Strength and weakness of the study

This study has a number of strengths, notably which, as far as we are aware, it is the first validation study of the OI that uses prospective data from midwives offering care for women with physiological pregnancies, rather than pre-existing data sets or clients with mixed risk profiles [26]. While a data set would have offered larger amounts of data for validation, an earlier validation study [24] indicated that the OI indicated potential as a prospective tool but was not tested as such. Our study operationalised this approach, with sufficient prospective data to meet the sample size calculation. This study offers a broad overview of the items relevant for reflection on the physiology of childbirth within the Dutch midwifery care setting, including an assessment of validity.
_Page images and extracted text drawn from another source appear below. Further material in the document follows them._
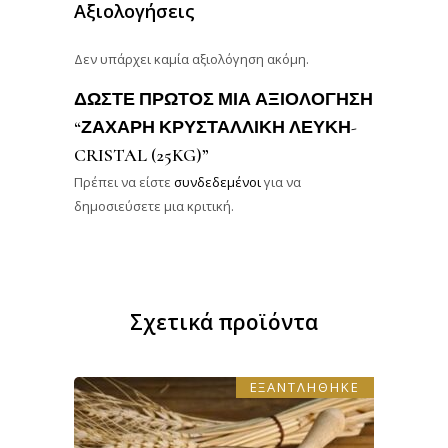
Αξιολογήσεις
Δεν υπάρχει καμία αξιολόγηση ακόμη.
ΔΏΣΤΕ ΠΡΏΤΟΣ ΜΊΑ ΑΞΙΟΛΌΓΗΣΗ
“ΖΆΧΑΡΗ ΚΡΥΣΤΑΛΛΙΚΗ ΛΕΥΚΗ-
CRISTAL (25KG)”
Πρέπει να είστε
συνδεδεμένοι
για να
δημοσιεύσετε μια κριτική.
Σχετικά προϊόντα
ΕΞΑΝΤΛΗΘΗΚΕ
This study has some weaknesses, namely a large amount of missing data (n = 70) for the actual place of birth. The OI-US includes an item on the intended place of birth at the start of the intrapartum period but does not include an item detailing the actual place of birth. In our original translation, we followed the OI-US lead. Reflection and discussion between the authors once data collection had commenced led to a decision, 1 month into data collection, to request that midwives document the care setting (midwife-led home or out-patient (polyclinic) or transfer to obstetric care. While it was useful for us to collate information about the place of birth, it does not affect the assessment of validity of the items contained within the OI-NL.

Conclusion

Our study confirms that the OI-NL is a valid and reliable instrument that captures the relevant, evidence-based items that support physiological childbirth, tailored to the Dutch maternity care system. Importantly, in a time in which there are concerns about the medicalization of childbirth – in the Netherlands and elsewhere - it brings an evidence-based, physiological approach to childbirth into sharp focus and offers potential as an instrument measuring detailed care processes and outcomes of physiological maternity care in the Dutch System.